How to create multiple entries on index based on the fields of one row?
-
16-10-2019 - |
Pergunta
I never found a good way to index multiple fields of one row as entries of an index or simulate this feature on MySQL.
The problem arises when you have fields working as tags or similar concept. Ex.: fields names as tag1, tag2, tag3. To search lines with a specific tag fast requires that you have 3 index and do 3 separate queries on the most basic and obvious way.

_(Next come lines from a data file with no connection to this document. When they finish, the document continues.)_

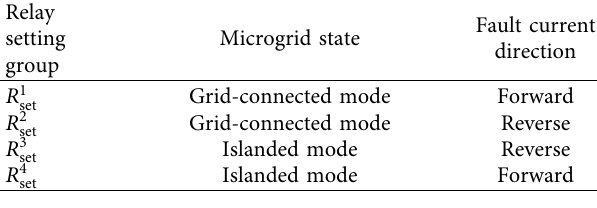
Table 1: A relay setting group for each system state.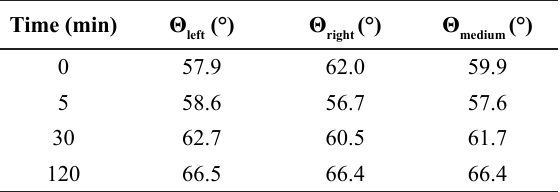
Contact angle measurements for ITO-PAMAM- (PSS/PAMAM)2-AuNPs electrodes modified with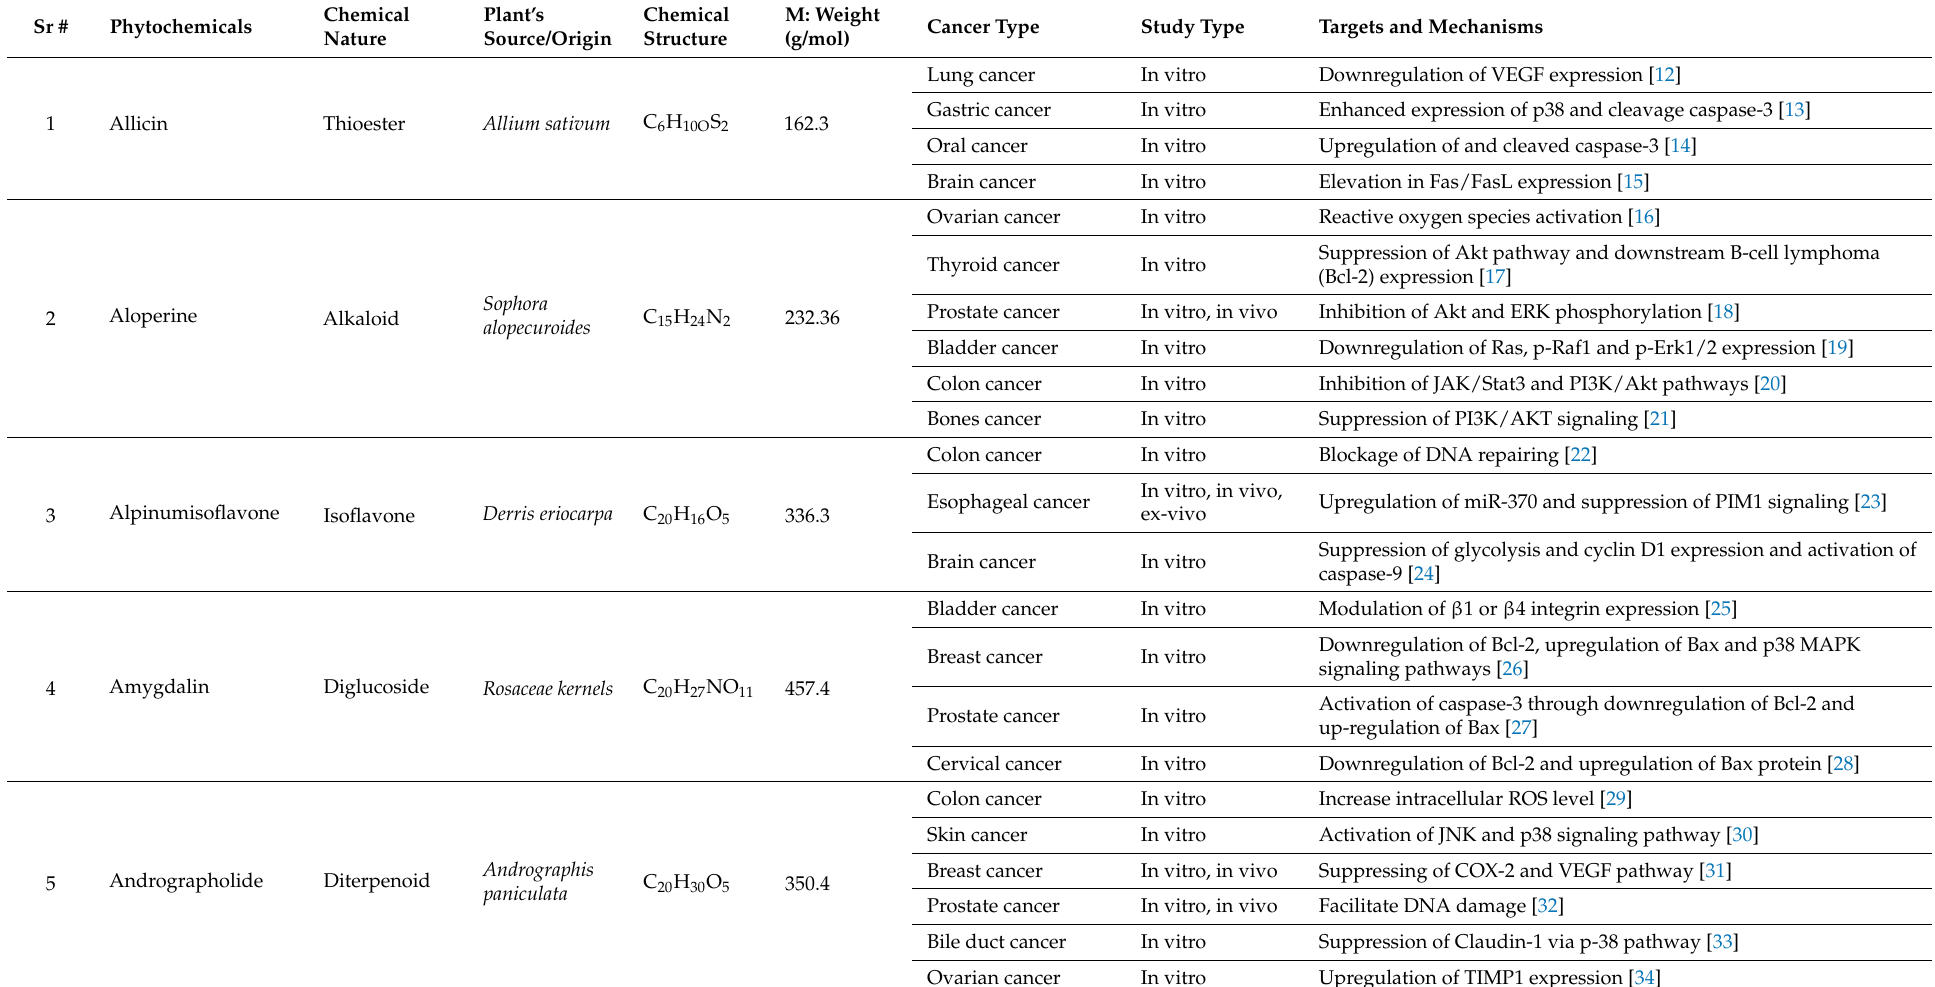
Table 2. Plant-derived phytochemicals with potential anticancer properties, and their mechanisms of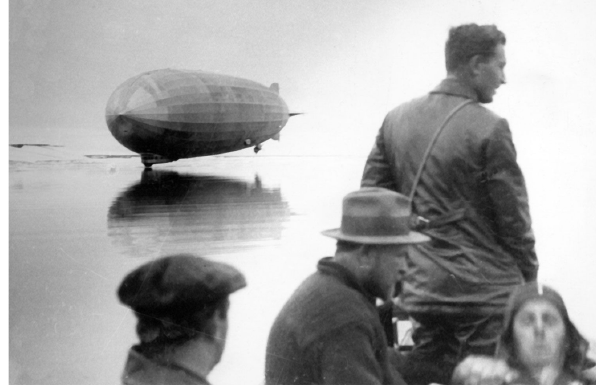
Figure 2. Graf Zeppelin descending to the water surface near Franz Josef Land. Umberto Nobile is standing in the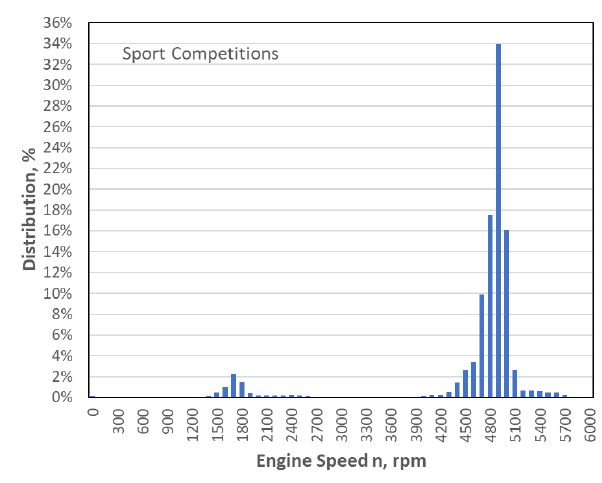
Fig. 7. Distribution of engine speed during the sport competition For the sport competition flights (Fig. 7), the spread of engine speed occurrences is much smaller. Most of the time the engine was running in the 4700–4800 rpm range: 34%. This is the point corresponding to 75% of nominal power being the optimum flight speed for this model of autogyro. Due to the small number of take-offs and landings and the engine warm-up process, the speed ranges corresponding to these states occur much less frequently. Idle is only 4%, warm-up is 1.5% and take-off power is 1.4%. Similar distributions are seen when the manifold air pressure is analyzed (Figs 8 and 9). For training flights (Fig. 8), the most common pressure is the 35–40 kPa range corresponding to engine idle. This occurs for 14.5% of the engine operating time. The pressure ranges from 100 to 120 kPa occur with a similar frequency of about 6–8%.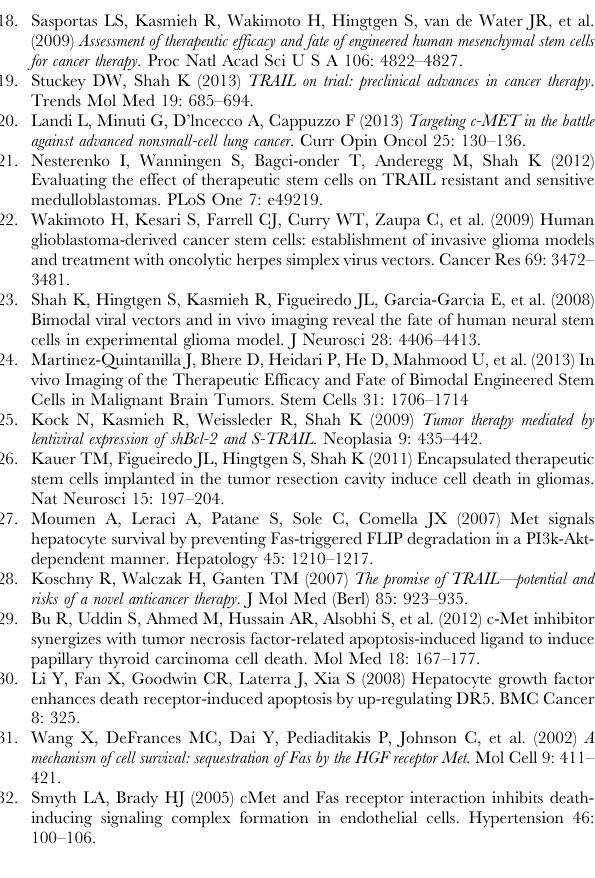
Figure S1 Induction of apoptosis by S-TRAIL treatment in MB cell lines. Effects of S-TRAIL treatment on UW426, DAOY and UW473 lines. Numbers in the respective quadrants indicate the percentage of cells presents in this area. In UW426 cells, the Annexin V positive cell population was significantly increased upon S-TRAIL treatment. * P , 0.05, ** P , 0.01. (TIF)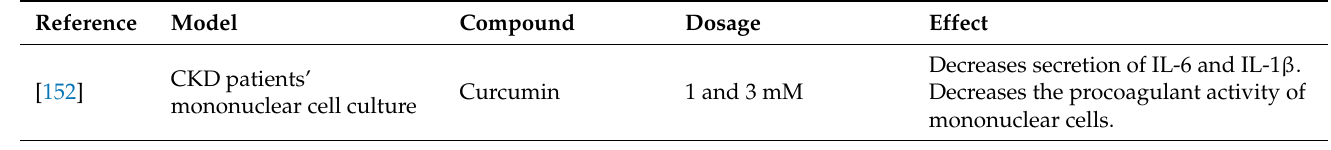
Table 2. Curcuminoids’ effects on CKD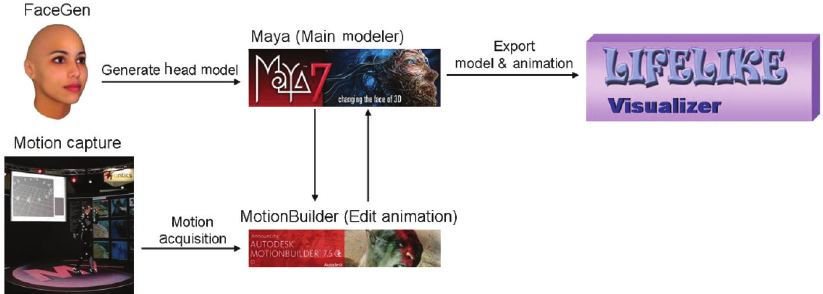
Figure 9. Graphical Asset Production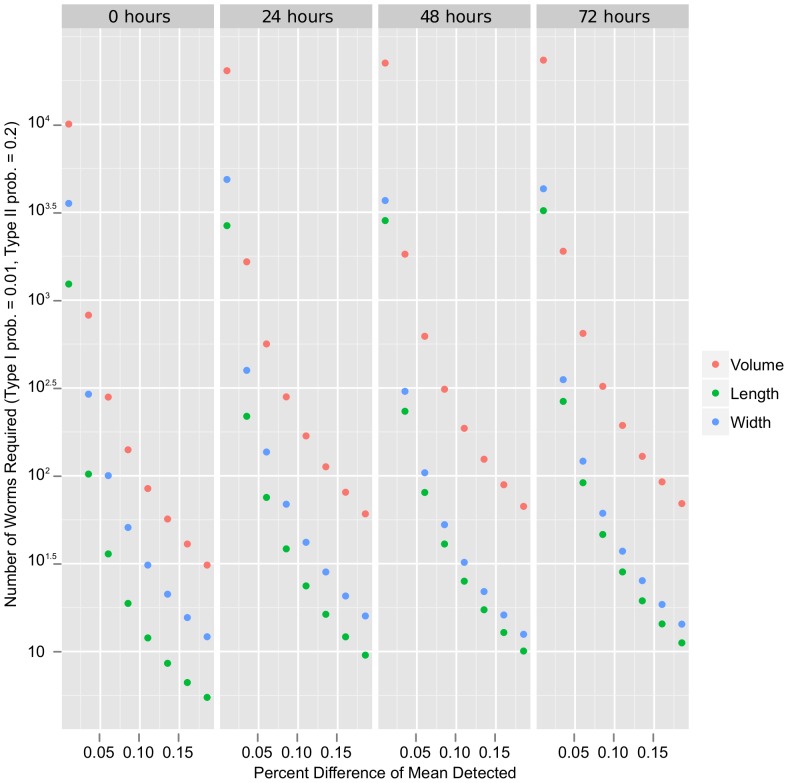
WormSizer can detect differences in size with relatively few samples.Results of a power analysis (t-test, two-sample, two-sided alternative, Type I error probability at 0.01, Type II error probability at 0.2) are plotted for each time point. Less than a hundred individuals are required to detect a 15% difference in volume between populations, and less than three hundred are required for a 10% difference.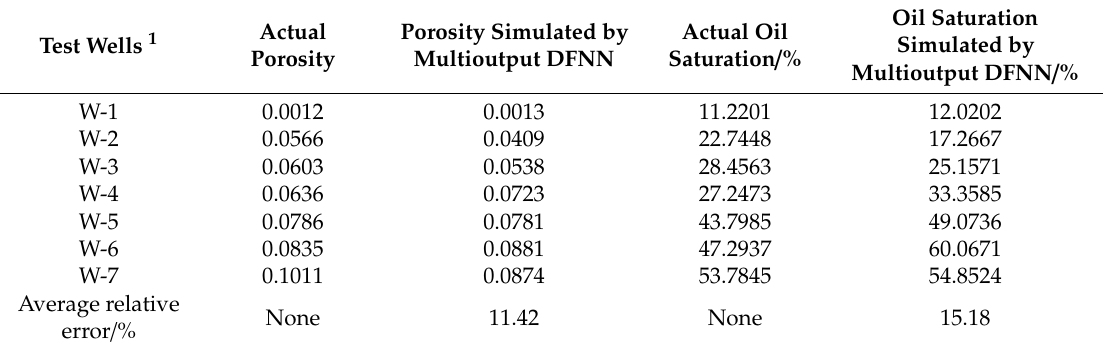
1 The test wells are randomly selected from X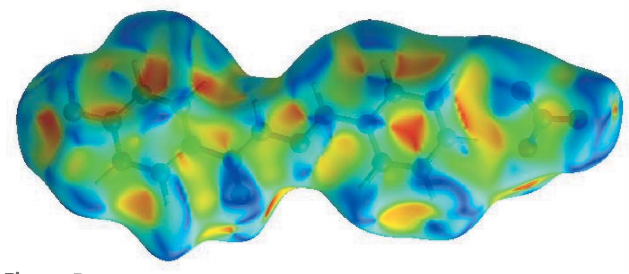
Figure 5 Hirshfeld surface of the title aroyl hydrazone Schiff base salt plotted over shape-index.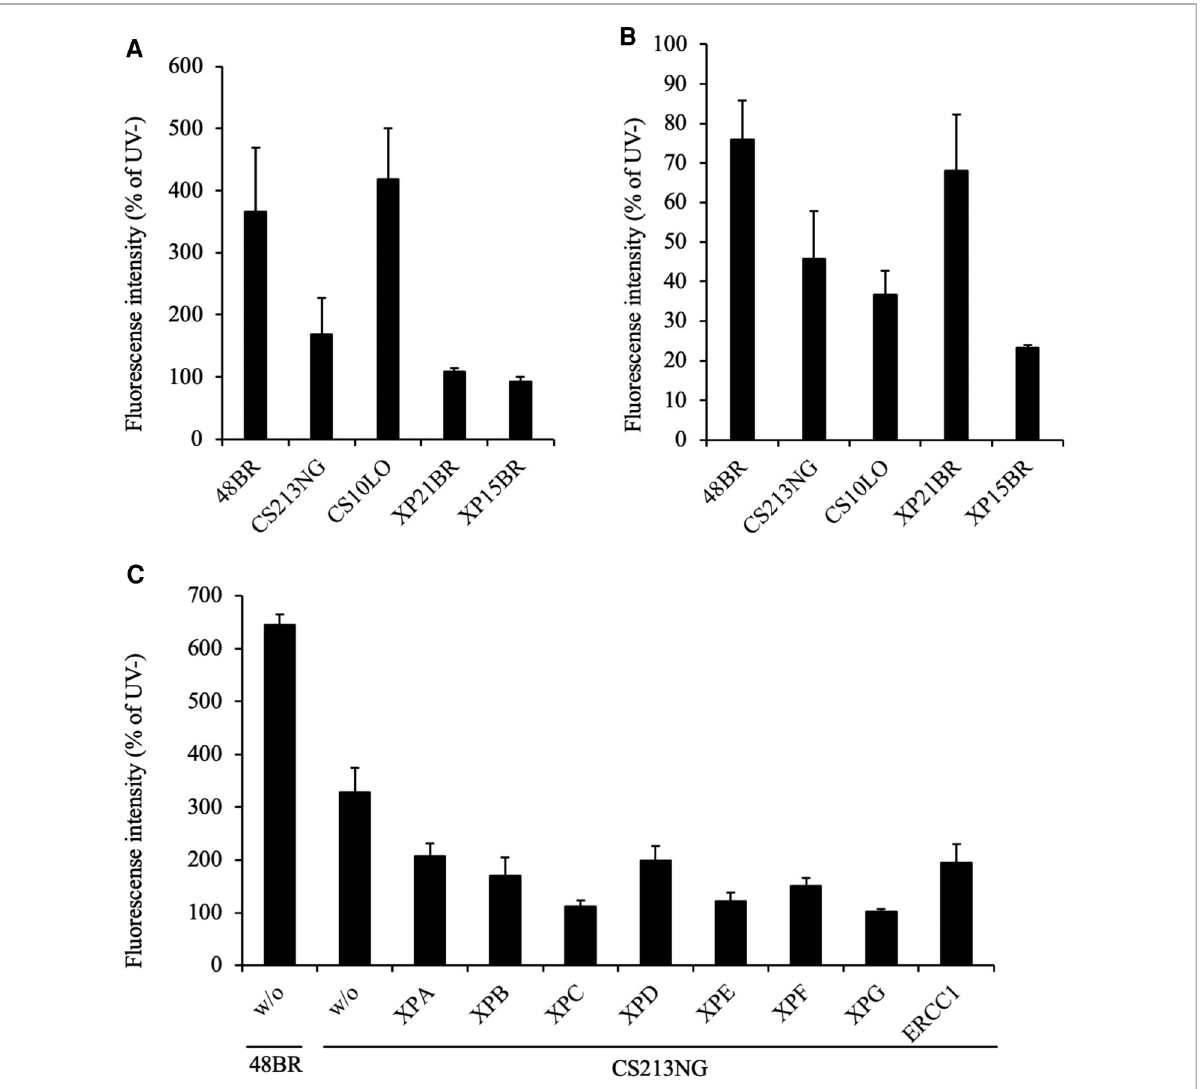
FIGURE 1 Examination of NER activity by UDS and RRS assays. ( A ) UDS activity after UV irradiation was impaired in CS213NG cells. 48BR (Normal), CS10LO (CS- B), XP21BR (XP-C), XP15BR (XP-A), and the patient-derived CS213NG cells were irradiated with 20 J/m 2 UVC followed by UDS measurements (* p < 0.05, two-tailed homoscedastic t -test, 48BR vs. CS213NG). ( B ) Normal but slightly reduced RRS activity in CS213NG cells (* p <0.05, 48BR vs. CS213NG; 13 J/m 2 UVC irradiation). UDS and RRS were normalised to activity in non-irradiated cells. Error bars represent the standard deviation (SD) of the mean nuclear fl uorescent intensity in triplicate samples ( A , B ). ( C ) UDS virus complementation assay (representative data). CS213NG cells were infected with lentiviruses expressing either of the XPA - XPG as well as ERCC1 cDNAs. Error bars represent the standard deviation of four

Is there any way to index these 3 fields as entries of one index allowing just one search.
ID tag1 tag2 tag3
-- ---- ---- ----
01 abc xyz bla
02 foo bar ble
03 xyz bla bar
index
abc -> 01
bar -> 02 03
bla -> 01 03
ble -> 02
foo -> 02
xyz -> 01 03
Or is there any other way to do this efficiently?
Solução
If I'm understanding correctly, this query should work:
SELECT id FROM testTag WHERE LOCATE('bar', CONCAT(tag1,'.',tag2,'.',tag3)) > 0;
Given this table structure:
CREATE TABLE `testTag` (
`id` int(11) NOT NULL,
`tag1` varchar(10) DEFAULT NULL,
`tag2` varchar(10) DEFAULT NULL,
`tag3` varchar(10) DEFAULT NULL,
PRIMARY KEY (`id`),
KEY `tags` (`tag1`,`tag2`,`tag3`)
) ENGINE=InnoDB
mysql> EXPLAIN SELECT id FROM testTag WHERE LOCATE('bar', CONCAT(tag1,'.',tag2,'.',tag3)) > 0;
+----+-------------+---------+-------+---------------+------+---------+------+------+--------------------------+
| id | select_type | table | type | possible_keys | key | key_len | ref | rows | Extra |
+----+-------------+---------+-------+---------------+------+---------+------+------+--------------------------+
| 1 | SIMPLE | testTag | index | NULL | tags | 39 | NULL | 15 | Using where; Using index |
+----+-------------+---------+-------+---------------+------+---------+------+------+--------------------------+
Outras dicas
Any time you've got a numbered field name, you've not normalized your tables. I'd likely instead have a 'tag' table, that I could then join to whatever I'm tagging:
ID tag
-- ---
01 abc
01 xyz
01 bla
02 foo
02 bar
02 ble
03 xyz
03 bla
03 bar
(with the primary key being multi-column, and there being an additional index on whichever is the second field in the multi-column index)
You could always add an 'order' column if it's necessary that the tags be in a specific order.